= Continuous wound infiltration =

Pain management technique

Continuous wound infiltration (CWI) refers to the continuous infiltration of a local anesthetic into a surgical wound to aid in pain management during post-operative recovery.

==History==
Continuous wound infiltration first appeared on the market in the late 1990s when a US company (I-Flow Corporation) found a way to evenly spread and continuously infiltrate a local anesthetic, via a specially designed multi holed catheter, inside the wound, to enable post-operative pain treatment.

The benefits of wound infiltration are quite prominent which is the reason why "single shot" wound infiltration had already been done for several decades. The limiting factor of the single shot approach has always been the half-life period of the local anesthetics which would not allow a long term post-op pain treatment.

==Technique==
A local anesthetic is administered into the wound with a specially designed, multi-holed catheter. The catheter allows for even spread throughout the entire area of the wound, depending on the size of the catheter.

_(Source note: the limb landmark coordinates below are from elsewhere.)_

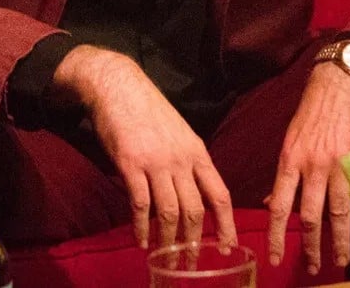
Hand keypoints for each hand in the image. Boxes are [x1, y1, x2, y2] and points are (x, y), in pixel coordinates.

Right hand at [52, 45, 237, 250]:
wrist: (119, 86)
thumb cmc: (149, 110)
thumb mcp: (180, 133)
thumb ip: (189, 162)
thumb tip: (196, 192)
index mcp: (197, 152)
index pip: (220, 194)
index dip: (226, 224)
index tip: (229, 246)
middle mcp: (181, 160)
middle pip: (195, 210)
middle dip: (195, 241)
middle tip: (192, 263)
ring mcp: (156, 162)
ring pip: (169, 211)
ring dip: (169, 239)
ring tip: (167, 257)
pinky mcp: (130, 164)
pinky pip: (140, 204)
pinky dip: (142, 227)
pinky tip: (142, 240)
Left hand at [264, 63, 349, 275]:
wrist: (344, 82)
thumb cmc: (315, 111)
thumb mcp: (291, 138)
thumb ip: (285, 172)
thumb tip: (269, 202)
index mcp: (290, 159)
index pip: (279, 205)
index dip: (276, 235)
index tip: (275, 257)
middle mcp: (314, 165)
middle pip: (310, 216)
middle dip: (310, 246)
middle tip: (311, 267)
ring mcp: (341, 164)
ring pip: (339, 213)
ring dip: (339, 241)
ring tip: (340, 259)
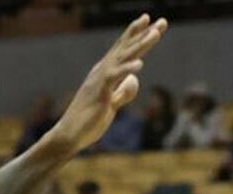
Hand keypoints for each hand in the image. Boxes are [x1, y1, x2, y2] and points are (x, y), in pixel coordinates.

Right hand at [49, 14, 168, 154]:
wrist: (71, 133)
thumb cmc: (90, 120)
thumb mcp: (112, 104)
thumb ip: (123, 92)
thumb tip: (134, 80)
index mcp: (107, 72)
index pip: (125, 50)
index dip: (139, 36)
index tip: (153, 24)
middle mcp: (103, 70)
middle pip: (127, 48)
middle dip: (145, 34)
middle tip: (161, 21)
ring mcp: (101, 79)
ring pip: (124, 57)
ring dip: (140, 45)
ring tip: (155, 33)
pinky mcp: (100, 92)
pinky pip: (115, 78)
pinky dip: (127, 69)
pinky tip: (140, 64)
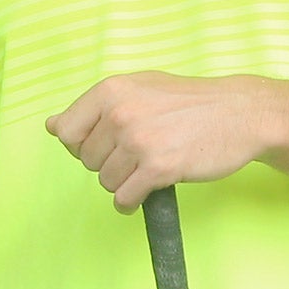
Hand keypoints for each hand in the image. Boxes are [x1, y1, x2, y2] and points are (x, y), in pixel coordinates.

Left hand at [47, 72, 270, 212]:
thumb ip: (96, 106)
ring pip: (105, 181)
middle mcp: (120, 113)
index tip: (104, 145)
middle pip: (86, 160)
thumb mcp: (138, 87)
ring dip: (123, 181)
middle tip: (136, 153)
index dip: (81, 144)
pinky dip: (131, 201)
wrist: (237, 113)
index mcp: (111, 90)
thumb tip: (51, 126)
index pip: (65, 131)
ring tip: (147, 166)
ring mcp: (139, 141)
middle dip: (107, 163)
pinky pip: (124, 198)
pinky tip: (146, 190)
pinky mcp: (159, 168)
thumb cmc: (187, 101)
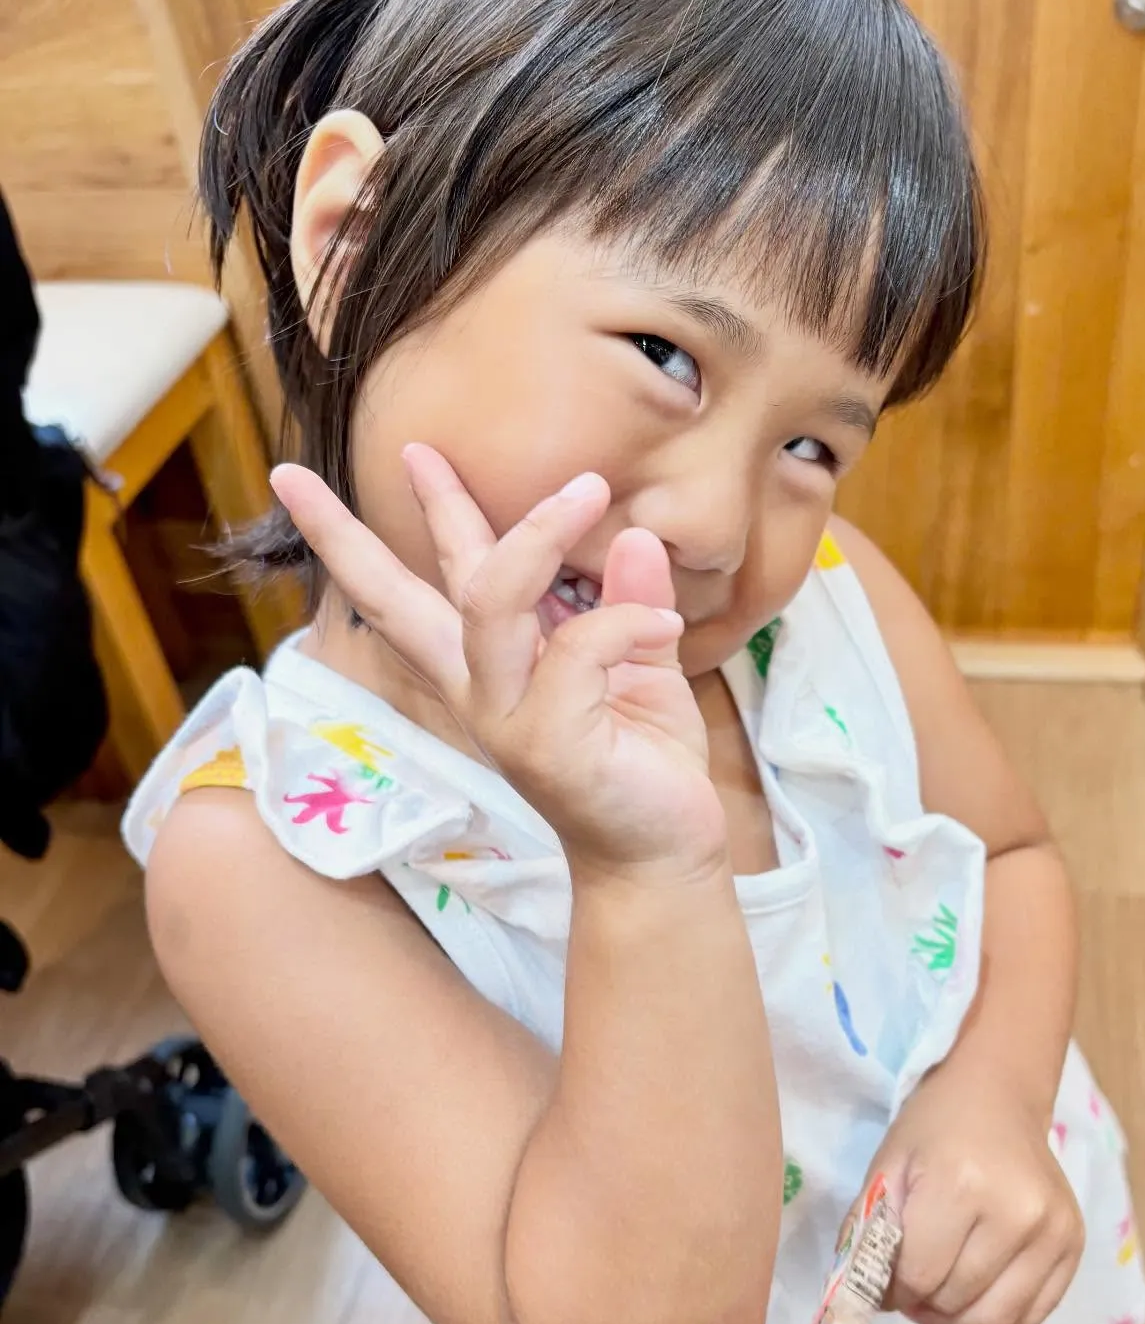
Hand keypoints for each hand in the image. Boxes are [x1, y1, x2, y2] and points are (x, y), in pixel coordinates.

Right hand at [271, 446, 726, 881]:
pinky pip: (578, 646)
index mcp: (487, 669)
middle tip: (305, 471)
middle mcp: (479, 690)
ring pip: (489, 600)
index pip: (409, 592)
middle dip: (347, 535)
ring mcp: (505, 717)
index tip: (300, 479)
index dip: (355, 536)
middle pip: (398, 601)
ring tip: (587, 491)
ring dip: (537, 536)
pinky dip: (626, 620)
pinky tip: (665, 622)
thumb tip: (635, 533)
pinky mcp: (546, 740)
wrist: (665, 853)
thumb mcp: (643, 667)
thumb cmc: (647, 768)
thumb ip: (627, 603)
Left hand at [859, 1076, 1083, 1323]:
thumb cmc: (935, 1128)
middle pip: (954, 1300)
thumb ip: (868, 1233)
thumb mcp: (887, 1167)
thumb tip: (865, 1298)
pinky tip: (975, 1294)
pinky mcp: (1074, 1243)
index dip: (892, 1290)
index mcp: (961, 1184)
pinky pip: (1032, 1314)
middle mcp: (1017, 1211)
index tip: (885, 1280)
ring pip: (995, 1319)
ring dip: (956, 1320)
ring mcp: (1053, 1230)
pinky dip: (996, 1318)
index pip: (918, 1276)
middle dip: (922, 1302)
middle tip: (911, 1284)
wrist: (999, 1096)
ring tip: (938, 1296)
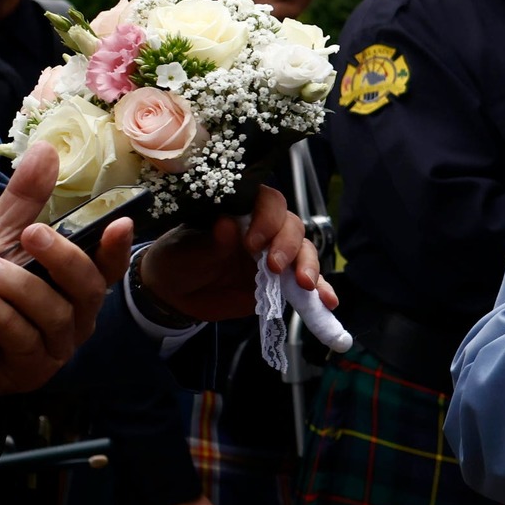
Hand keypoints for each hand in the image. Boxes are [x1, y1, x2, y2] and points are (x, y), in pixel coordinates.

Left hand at [0, 143, 131, 403]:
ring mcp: (57, 348)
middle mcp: (77, 318)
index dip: (118, 247)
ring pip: (57, 314)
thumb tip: (47, 149)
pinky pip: (25, 340)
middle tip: (31, 233)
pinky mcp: (30, 371)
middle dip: (63, 258)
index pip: (109, 267)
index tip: (122, 222)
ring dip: (21, 287)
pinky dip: (2, 316)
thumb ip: (25, 203)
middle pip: (90, 288)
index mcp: (77, 288)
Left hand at [138, 185, 336, 321]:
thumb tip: (227, 224)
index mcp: (242, 211)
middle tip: (274, 267)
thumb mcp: (187, 251)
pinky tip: (328, 302)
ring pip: (304, 250)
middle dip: (288, 246)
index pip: (268, 203)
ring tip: (305, 285)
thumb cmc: (179, 260)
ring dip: (309, 266)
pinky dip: (321, 290)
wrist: (176, 293)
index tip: (252, 243)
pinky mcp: (282, 280)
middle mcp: (265, 227)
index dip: (267, 219)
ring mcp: (276, 254)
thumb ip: (210, 241)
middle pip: (292, 226)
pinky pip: (308, 281)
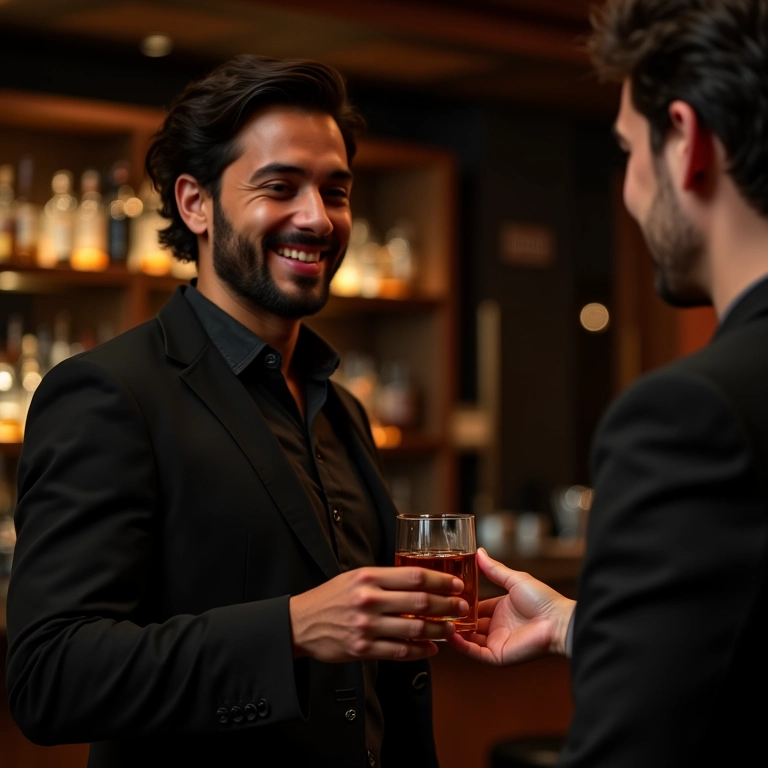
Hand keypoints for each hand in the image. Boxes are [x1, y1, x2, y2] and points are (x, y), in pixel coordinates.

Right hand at [289, 566, 467, 662]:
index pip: (414, 576)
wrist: (300, 623)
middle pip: (419, 602)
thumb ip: (384, 578)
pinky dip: (420, 652)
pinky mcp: (363, 649)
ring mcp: (366, 627)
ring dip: (438, 630)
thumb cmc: (330, 597)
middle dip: (446, 605)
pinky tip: (431, 649)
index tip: (456, 584)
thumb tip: (417, 579)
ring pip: (413, 629)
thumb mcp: (354, 577)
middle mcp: (369, 600)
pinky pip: (399, 652)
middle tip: (461, 606)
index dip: (440, 580)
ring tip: (452, 628)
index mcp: (368, 577)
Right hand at [447, 548, 574, 665]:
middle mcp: (498, 626)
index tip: (446, 595)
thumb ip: (494, 570)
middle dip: (455, 618)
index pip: (476, 606)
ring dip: (455, 632)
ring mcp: (497, 642)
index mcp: (501, 608)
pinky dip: (462, 646)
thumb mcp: (514, 580)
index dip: (462, 602)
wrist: (557, 621)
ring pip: (469, 639)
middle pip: (470, 623)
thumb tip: (479, 552)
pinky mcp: (498, 655)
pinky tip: (450, 636)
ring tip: (438, 621)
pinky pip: (475, 653)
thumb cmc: (543, 600)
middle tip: (437, 609)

The surgeon places the catheter during surgery shortly before closing the surgical incision. For best catheter placement and nerve blockage, the catheter must be located as close as possible to the nerve. Tunneling should be applied if a distal infiltration of the adjacent nerve root is preferred.

For thoracic and abdominal surgeries, the surgeon will place the catheter superior to the respective fascias. For thoracic surgeries, the catheter goes superior to the pleura. For all type of abdominal surgeries the catheter should be close to the peritoneum. A recent systematic review showed that deep wound catheters (placed pre-peritoneally or in the transversus abdominis plane), provide better pain control than subcutaneous wound catheters after abdominal surgery.

After being placed, the catheter is connected to an elastomeric pump that ensures a constant delivery of the anesthetic and also serves as the drug container. Depending on the flow rate and the pump size, one pump can provide continuous wound infiltration for several days.

==Outcomes==
CWI is considered as an effective alternative to other regional anesthetic techniques such as peripheral nerve blocks and spinal-epidural anesthesia. It is especially applicable where those techniques are contra-indicated, such as in patients using potent coagulants.

Besides, some patients might prefer an alternative to epidural analgesia because of epidural-related side effects. Epidural analgesia may lead to serious neurological complications (epidural haematoma and abscess, with an incidence of one in 1000–6000 for thoracic epidurals) and need for preoperative placement in awake patients, considered as cumbersome by many patients, sometimes leading to refusal.

The outcome in most cases is beneficial for the patient because of a faster return to normal body functions, less pain, faster rehabilitation and less side effects. CWI offers the opportunity to significantly minimize the use of narcotics during post-op pain management and reduces the side-effects (post-operative nausea and vomiting) that come with opioids. Also, CWI has been shown to provide more excellent satisfaction scores compared to alternatives.